On Thu, May 24, 2007 at 11:32:07AM -0700, Roland Dreier wrote:
>  > The problem is that inline functions in headers are intended to be 
>  > called from different C files.
>  > 
>  > gcc might not inline it in the C files where it is called more than 
>  > once.
>  > 
>  > But it will always inline it if it's called only once.
>  > 
>  > One of both will be suboptimal, but from gcc's perspective it was 
>  > optimal.
> 
> Yes, we could probably get huge benefits from --combine and/or
> -fwhole-program to let gcc see more than one file at a time.
> 
> But I still don't see the issue with having gcc do the best it can on
> each file it compiles.  If you force the inlining, then that means
> that on files where not inlining was better, you've forced gcc to
> generate worse code.  (I don't see how not inlining could be locally
> better on a single file but globally worse, even though it generated
> better code on each compiled file)

Source material:
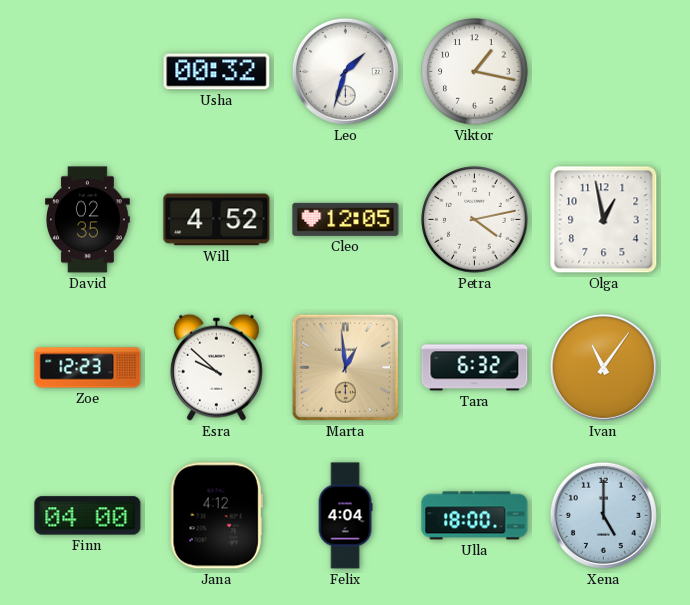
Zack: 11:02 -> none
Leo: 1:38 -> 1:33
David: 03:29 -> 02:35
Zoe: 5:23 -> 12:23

Work to do:
- 1) Translate this sentence from the gcc inlining email into Spanish: "But it will always inline it if it's called only once."
- 2) Answer these from the gcc inlining email:
(a) On what date did Roland Dreier write, according to the opening line?
(b) Which two gcc options are named as ways to let gcc see more than one file at a time?
(c) Where are inline functions in headers meant to be called from?
The material isn't needed for anything here.

Set of answers:
- 1) Pero siempre la expandirá en línea si se llama una sola vez.

- 2)
(a) Thursday, May 24, 2007
(b) --combine and -fwhole-program
(c) From different C files